Xyleme features a content repository. You can distribute content authored in Xyleme, and in other tools, and invite learners, collaborators, and reviewers to access it. All of your learning systems, like your LMSs, websites, and apps, play the content from the repository so that you have one source for your content, and that means you have only one source to maintain. You can search the repository for full courses or individual nuggets of content. This is where the power comes in.
Once you’ve delivered content on the web, you can then keep tabs on a number of factors regarding those who have accessed that content and how they did. This is a very rich environment, visually easy and pleasing to the eye (Figure 5).
Figure 5: An analysis report
Setting user permissions
You can provide varying levels of permissions to users so that you can assign different abilities to each:
- Collaborators: Yes, you can have several authors collaborating on a lesson from anywhere in the world. This lets you split up the work on a project so that each author has a specific assignment.
- Reviewers: You can also have reviewers write comments on your course and track those comments to act on them.
- Learners and other users: Of course, the main goal is to get the content in front of learners, readers of the documents you create, and others.
Xyleme uses a SCORM Thin Package to talk to an LMS
You can preview and play SCORM courses right in Xyleme, but most developers don’t. A more typical scenario is to integrate with your LMS. Like the SCORM cloud’s dispatch capability, you can point any standard SCORM-compliant LMS to a course that resides on the Xyleme servers. This is generally called a SCORM Thin Package, and I’m starting to see more services offering this option. To be honest, I’d like to see the industry drop the older SCORM protocols altogether and move totally to the xAPI or better. Unlike what I have seen traditional LCMSs and most LMSs offer, Xyleme provides xAPI compatibility and has some very cool analysis techniques, as you saw in Figure 5.

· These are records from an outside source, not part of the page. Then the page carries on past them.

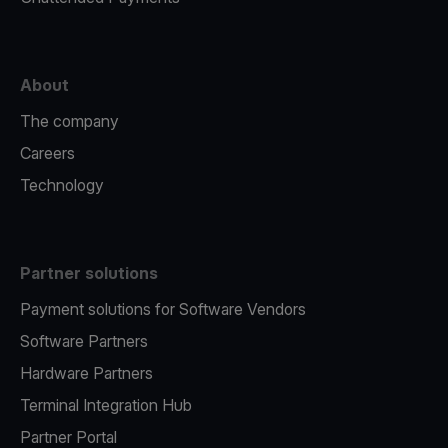
About
The company
Careers
Technology
Partner solutions
Payment solutions for Software Vendors
Software Partners
Hardware Partners
Terminal Integration Hub
Partner Portal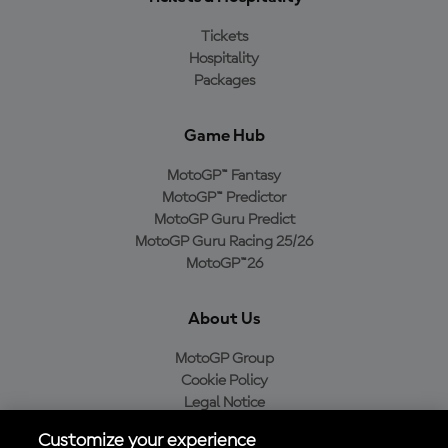
Tickets
Hospitality
Packages
Game Hub
MotoGP™ Fantasy
MotoGP™ Predictor
MotoGP Guru Predict
MotoGP Guru Racing 25/26
MotoGP™26
About Us
MotoGP Group
Cookie Policy
Legal Notice
Privacy Policy
Customize your experience
Purchase Policy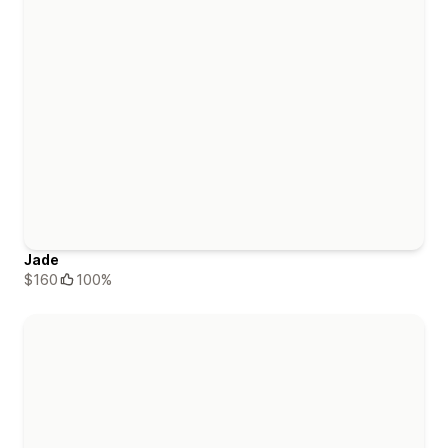
Jade
$160
100%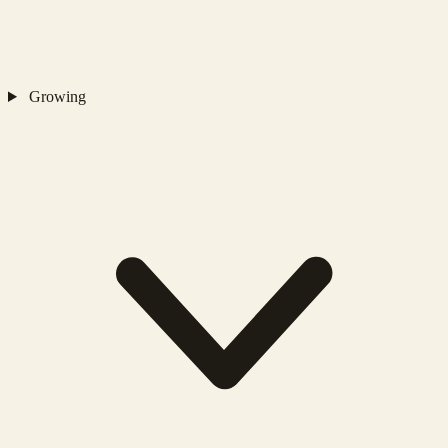
Growing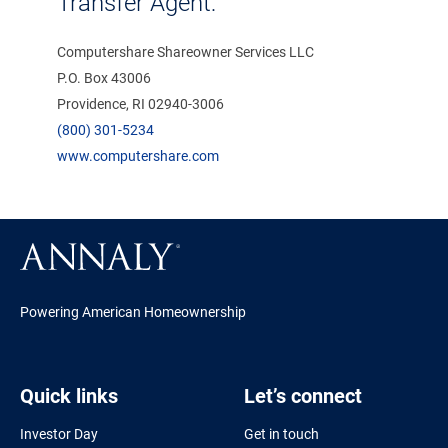
Transfer Agent:
Computershare Shareowner Services LLC
P.O. Box 43006
Providence, RI 02940-3006
(800) 301-5234
www.computershare.com
Powering American Homeownership
Quick links
Let’s connect
Investor Day
Get in touch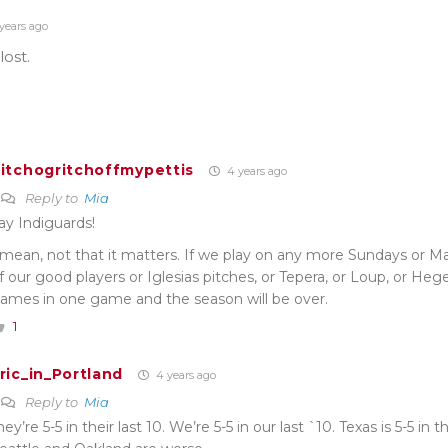
years ago
ost.
itchogritchoffmypettis
4 years ago
Reply to
Mia
ay Indiguards!
 mean, not that it matters. If we play on any more Sundays or M
f our good players or Iglesias pitches, or Tepera, or Loup, or Heger
ames in one game and the season will be over.
1
ric_in_Portland
4 years ago
Reply to
Mia
hey’re 5-5 in their last 10. We’re 5-5 in our last `10. Texas is 5-5 in t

Xyleme supports all the standard tracking protocols: SCORM 1.2, 2004, AICC, and the xAPI.
Xyleme lets you output to just about anything you want
Second, like many tools, it uses XML (Extensible Markup Language) to store all the content you create. However, unlike most of those other tools, it also lets you publish in almost any form you wish.

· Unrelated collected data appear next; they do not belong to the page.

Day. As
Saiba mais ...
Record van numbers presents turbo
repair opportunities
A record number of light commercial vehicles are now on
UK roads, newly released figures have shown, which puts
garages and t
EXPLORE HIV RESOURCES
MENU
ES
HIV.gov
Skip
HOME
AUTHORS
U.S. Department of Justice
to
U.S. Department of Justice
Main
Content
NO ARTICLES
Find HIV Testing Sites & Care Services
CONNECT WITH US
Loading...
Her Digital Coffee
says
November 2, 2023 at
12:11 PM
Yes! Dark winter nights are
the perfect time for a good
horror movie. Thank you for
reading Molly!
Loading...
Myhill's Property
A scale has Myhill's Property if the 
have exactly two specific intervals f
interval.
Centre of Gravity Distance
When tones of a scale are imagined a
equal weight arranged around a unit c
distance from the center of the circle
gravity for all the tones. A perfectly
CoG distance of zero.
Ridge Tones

It doesn’t provide a full WYSIWYG approach, like that seen in PowerPoint and in most authoring tools, because you don’t get just one output. While you get a sense of the layout, you actually have to preview content in its output format to see what it will look like. This is one of those things that might take some getting used to.
Overall, Xyleme has made authoring structured content in an LCMS tool easier and distributing content much more effective. It is a different paradigm, and I suggest that, if you work in teams and if you need to repurpose the same content in various ways, you take a look at Xyleme.